Member of the Bundestag for Saxony
- In office 22 October 2013 – 23 February 2025

Personal details
- Born: 28 November 1979 (age 46) Rodewisch, East Germany (now Germany)
- Citizenship: German
- Party: CDU

= Yvonne Magwas =

German politician

Yvonne Magwas (born 28 November 1979) is a German politician of the Christian Democratic Union (CDU). A member of the German Bundestag since 2013, she served as its Vice President from 2021 to 2025.

== Education and early career ==
Yvonne Magwas grew up in the Vogtland towns of Falkenstein and Auerbach, where she took her A-Levels at the Goethe-Gymnasium Auerbach in 1998. From 1999 to 2006, she studied sociology, psychology, and business administration at the Chemnitz University of Technology, where she graduated with a Diploma in Sociology.

Still during her studies, Magwas started up a company matching applicants with relevant internships as well as carrying out investigations in the field of human resources and organizational development. In addition, she acted as the chief of staff to the member of the German Bundestag Robert Hochbaum between 2005 and 2013.

== Political career ==
Magwas joined the Junge Union (Young Union), the youth organization of the Christian Democratic Union of Germany (CDU) and became a member of the CDU in 2001. She served as district chairwoman of the Junge Union Vogtland (2001–2006) and member of the board of the Junge Union in Saxony (2003–2008).

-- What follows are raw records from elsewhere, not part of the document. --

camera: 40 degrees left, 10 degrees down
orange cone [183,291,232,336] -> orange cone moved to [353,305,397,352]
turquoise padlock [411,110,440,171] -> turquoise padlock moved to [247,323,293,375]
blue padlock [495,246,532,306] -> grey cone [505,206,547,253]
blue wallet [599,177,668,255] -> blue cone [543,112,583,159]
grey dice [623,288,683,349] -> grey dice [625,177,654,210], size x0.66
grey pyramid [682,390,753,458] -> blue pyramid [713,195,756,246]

As of 2008, she has been the deputy district chair of the CDU Vogtland.

In 2003, Magwas was elected Councillor in Auerbach and district councillor in the Vogtland district, and exercised these function until 2009 and 2005, respectively.

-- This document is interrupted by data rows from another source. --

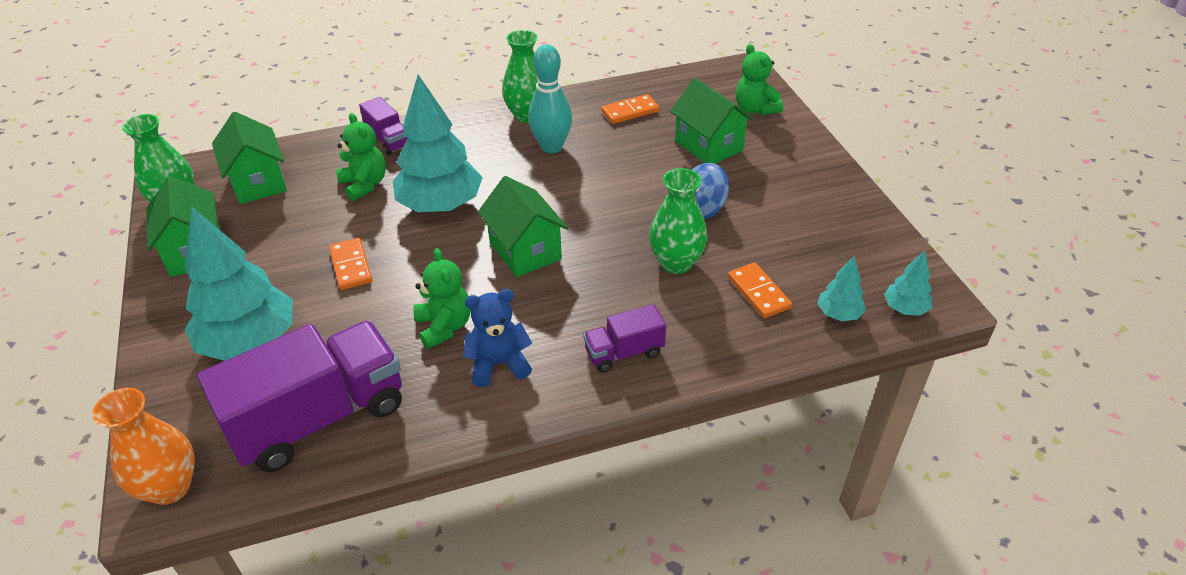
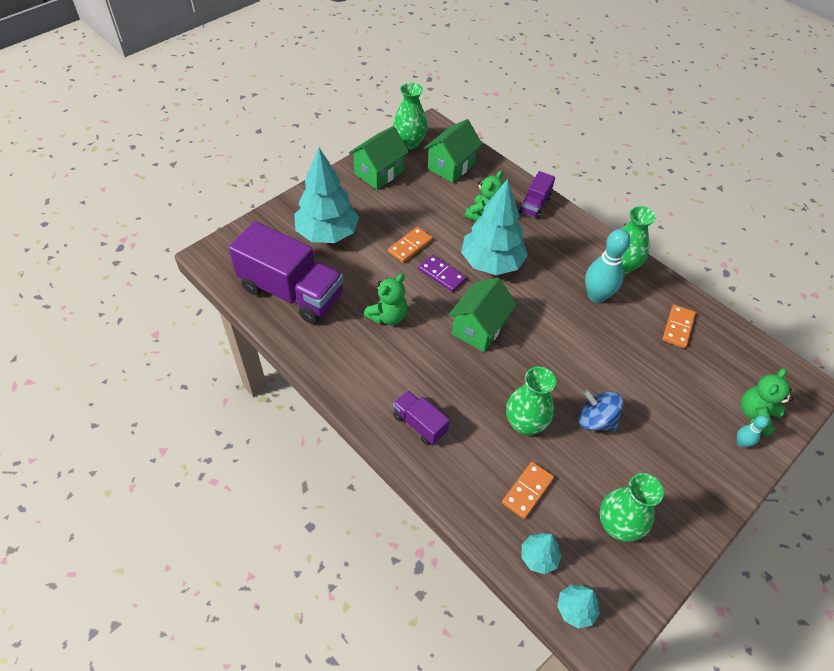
camera: 60 degrees right, 10 degrees up
orange vase [92,388,195,505] -> none
blue teddy bear [463,289,532,387] -> none
orange domino [601,94,659,124] -> orange domino turned 75 degrees clockwise [662,305,696,348]
green house [670,78,754,164] -> none
none -> purple domino [419,255,466,292]
none -> green vase [600,473,664,542]
none -> turquoise bowling pin [737,415,769,448]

In the 2013 federal elections, Magwas was elected a member of the German Bundestag, where she became a member of the Committee on the Environment, Nature Conservation, Building and Nuclear Safety and the Committee on Culture and Media and acted as the former committee's rapporteur on rental policy, housing and urban development. As of 2018, she has been serving on the Committee on Education, Research and Technology Assessment.

Amid the COVID-19 pandemic in Germany, Magwas co-chaired—alongside Silvia Breher, Tobias Hans, Hendrik Hoppenstedt and Paul Ziemiak—the CDU's first ever digital national convention in 2021.

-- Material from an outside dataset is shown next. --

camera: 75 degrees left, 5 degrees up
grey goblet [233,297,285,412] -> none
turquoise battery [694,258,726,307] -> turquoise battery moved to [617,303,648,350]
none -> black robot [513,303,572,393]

In July 2024, Magwas announced that she would not stand in the 2025 federal elections but instead resign from active politics by the end of the parliamentary term.

== Other activities ==
- Foundation for the Humboldt Forum in the Berlin Palace, Alternate Member of the Council (since 2018)
- German Federal Film Board (FFA), Member of the Supervisory Board (since 2018)
- Deutschlandradio, Member of the Broadcasting Council (since 2014)

== Political positions ==
Ahead of the Christian Democrats' leadership election in 2018, Magwas publicly endorsed Annegret Kramp-Karrenbauer to succeed Angela Merkel as the party's chair. In 2019, she joined 14 members of her parliamentary group who, in an open letter, called for the party to rally around Merkel and Kramp-Karrenbauer amid criticism voiced by conservatives Friedrich Merz and Roland Koch.

In 2020, Magwas was one of the driving forces behind plans to introduce a mandatory quota aimed at achieving equal representation of women within the CDU's regional and national governing bodies by 2025.

When Friedrich Merz argued in 2023 that the Christian Democrats may look to work together with the far right Alternative for Germany at the municipal level, Magmas sought to distance herself from that suggestion, arguing on Twitter: "Whether district council or (national) parliament, right-wing radicals remain right-wing radicals. For Christian Democrats, right-wing radicals are ALWAYS the enemy!"

==Personal life==
As of 2018, Magwas has been in a relationship with Marco Wanderwitz, with whom she had a child in 2019.